Somente na década de 2010 que o movimento social transmasculino passou a se organizar, sobretudo por conta dos seguintes elementos: 1) avanços das tecnologias de comunicação virtual; 2) visibilidade das experiências de homens transexuais e transmasculines promovida pela publicização de Viagem solitária, segunda autobiografia de João W. Nery (2011); e pela experiência política em movimentos sociais LGBTQIA+, feministas, entre outros, de pessoas transmasculinas que viviam “dispersas”, sem acesso ao conceito de transmasculinidade para proporcionar uma compreensão mais adequada de si ou sem acesso a uma rede de pessoas transmasculinas que proporcionasse uma experiência identitária coletiva (Freitas, 2014; Banké; Tenório, 2021; Tedesco; Santos, 2022).

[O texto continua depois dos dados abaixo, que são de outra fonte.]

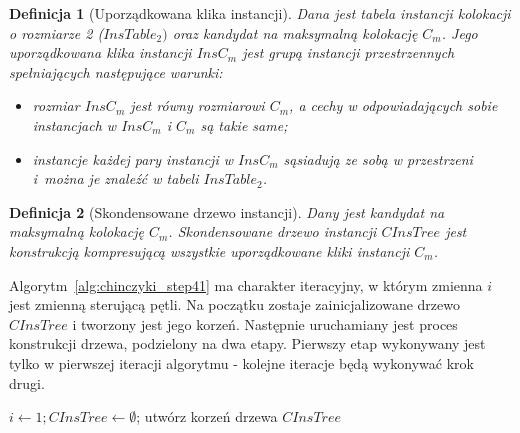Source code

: \documentclass[12pt]{article}
\newtheorem{defin}{Definicja}
\begin{document}
\begin{defin}[Uporządkowana klika instancji]
Dana jest tabela instancji kolokacji o rozmiarze 2 ($ InsTable_{2}) $ oraz kandydat na maksymalną kolokację $ C_{m} $. Jego uporządkowana klika instancji $ InsC_{m} $ jest grupą instancji przestrzennych spełniających następujące warunki:
\begin{itemize}
\item rozmiar $ InsC_{m} $ jest równy rozmiarowi $ C_{m} $, a cechy w odpowiadających sobie instancjach w $ InsC_{m} $ i $ C_{m} $ są takie same; 
\item instancje każdej pary instancji w $ InsC_{m} $ sąsiadują ze sobą w przestrzeni i~można je znaleźć w tabeli  $ InsTable_{2} $.
\end{itemize}
\end{defin}

\begin{defin}[Skondensowane drzewo instancji]Dany jest kandydat na maksymalną kolokację $ C_{m} $. Skondensowane drzewo instancji $ CInsTree$ jest konstrukcją kompresującą wszystkie uporządkowane kliki instancji $ C_{m} $.
\label{def:condensed}
\end{defin}

Algorytm~\ref{alg:chinczyki_step41} ma charakter iteracyjny, w którym zmienna $ i $ jest zmienną sterującą pętli. Na początku zostaje zainicjalizowane drzewo $ CInsTree $ i tworzony jest jego korzeń. Następnie uruchamiany jest proces konstrukcji drzewa, podzielony na dwa etapy. Pierwszy etap wykonywany jest tylko w pierwszej iteracji algorytmu - kolejne iteracje będą wykonywać krok drugi. 

\begin{algorithm}
$ i \leftarrow 1; CInsTree \leftarrow \emptyset$; utwórz korzeń drzewa $ CInsTree $\;
\caption{Konstrukcja skondensowanego drzewa instancji $ C_{m} $}
\label{alg:chinczyki_step41}
\end{algorithm}
\end{document}
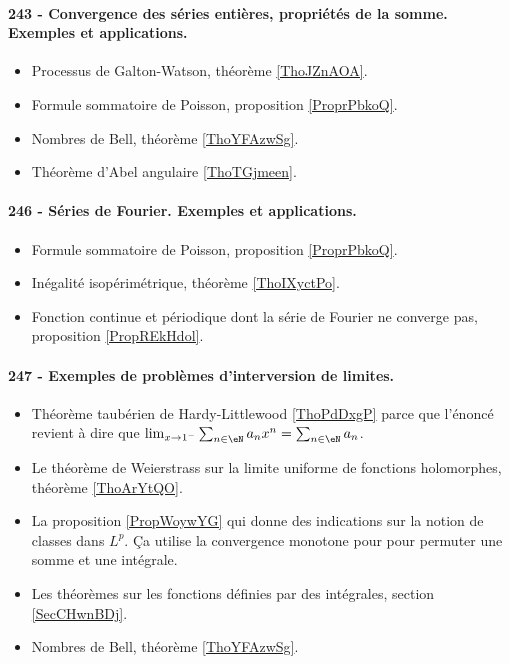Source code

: \paragraph{243 - Convergence des séries entières, propriétés de la somme. Exemples et applications.}
\begin{itemize}
    \item Processus de Galton-Watson, théorème \ref{ThoJZnAOA}.
    \item Formule sommatoire de Poisson, proposition \ref{ProprPbkoQ}.
    \item Nombres de Bell, théorème \ref{ThoYFAzwSg}.
    \item Théorème d'Abel angulaire \ref{ThoTGjmeen}.
\end{itemize}
\paragraph{246 - Séries de Fourier. Exemples et applications.}
\begin{itemize}
    \item Formule sommatoire de Poisson, proposition \ref{ProprPbkoQ}.
    \item Inégalité isopérimétrique, théorème \ref{ThoIXyctPo}.
    \item Fonction continue et périodique dont la série de Fourier ne converge pas, proposition \ref{PropREkHdol}.
\end{itemize}
\paragraph{247 - Exemples de problèmes d’interversion de limites.}
\begin{itemize}
    \item Théorème taubérien de Hardy-Littlewood \ref{ThoPdDxgP} parce que l'énoncé revient à dire que \( \lim_{x\to 1^-} \sum_{n\in \eN}a_nx^n=\sum_{n\in \eN}a_n\).
    \item Le théorème de Weierstrass sur la limite uniforme de fonctions holomorphes, théorème \ref{ThoArYtQO}.
    \item La proposition \ref{PropWoywYG} qui donne des indications sur la notion de classes dans \( L^p\). Ça utilise la convergence monotone pour  pour permuter une somme et une intégrale.
    \item Les théorèmes sur les fonctions définies par des intégrales, section \ref{SecCHwnBDj}.
    \item Nombres de Bell, théorème \ref{ThoYFAzwSg}.
\end{itemize}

A partir disso, em 2012 foi criada a Associação Brasileira de Homens Trans (ABHT), que durou até 2013, quando foi fundado o Instituto Brasileiro de Transmasculinidades (IBRAT). Hoje, no Brasil ocorre a segunda maior marsha transmasculina do mundo, em São Paulo. Há inúmeros coletivos e, até mesmo, House de Ballroom transmasculina, como a House of Audacia[3].
Infelizmente, ainda não conquistamos uma cidadania plena e a visibilidade necessária para que tenhamos dignidade de vida assegurada. Seguimos vivendo em um estado que se faz genocida-suicidário (Goulart, 2018) para a população transmasculina. Por isso, não podemos nos esquecer de Demétrio, Agnes, Felipe e Henrique, transmasculines cujas vidas foram ceifadas cedo demais, cuja arte, dança, poesia, escrita, ativismo, afeto, sensibilidade, inteligência e o pulsar foram interrompidos pelo cistema, tenha sido ele suicidário ou negligente.
Por isso, precisamos marshar, dar continuidade à luta pela visibilidade das nossas vozes, narrativas e demandas, e pelos nossos direitos. Nossas masculinidades embucetadas rexistem.